** Extracted entries follows **

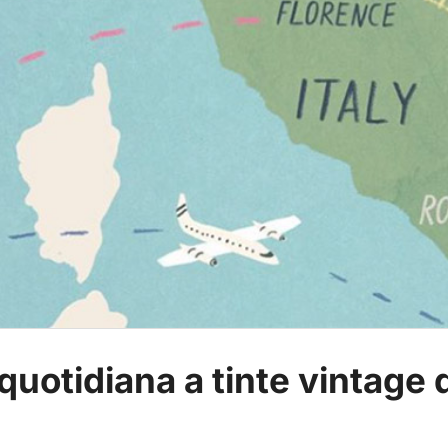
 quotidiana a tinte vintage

** End of Extracted entries **
** Extracted entries follows **

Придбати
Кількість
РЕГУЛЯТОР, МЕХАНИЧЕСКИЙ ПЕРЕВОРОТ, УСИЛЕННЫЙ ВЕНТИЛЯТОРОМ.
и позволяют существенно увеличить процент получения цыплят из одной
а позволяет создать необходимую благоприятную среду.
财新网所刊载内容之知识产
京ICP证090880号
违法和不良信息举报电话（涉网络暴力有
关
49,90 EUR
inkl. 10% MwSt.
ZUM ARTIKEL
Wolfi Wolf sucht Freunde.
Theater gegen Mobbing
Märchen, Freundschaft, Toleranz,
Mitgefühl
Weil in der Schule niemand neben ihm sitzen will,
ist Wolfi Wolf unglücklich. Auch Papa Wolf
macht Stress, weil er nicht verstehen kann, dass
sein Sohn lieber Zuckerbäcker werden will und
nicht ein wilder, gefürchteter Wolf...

** End of Extracted entries **

§ **Work task**: Write down, word for word, the lines above from the one containing "sein Sohn lieber Zuckerbäcker werden will und" through the one containing "nicht ein wilder, gefürchteter Wolf...", both ends included.

§ **Written solution**:
sein Sohn lieber Zuckerbäcker werden will und
nicht ein wilder, gefürchteter Wolf...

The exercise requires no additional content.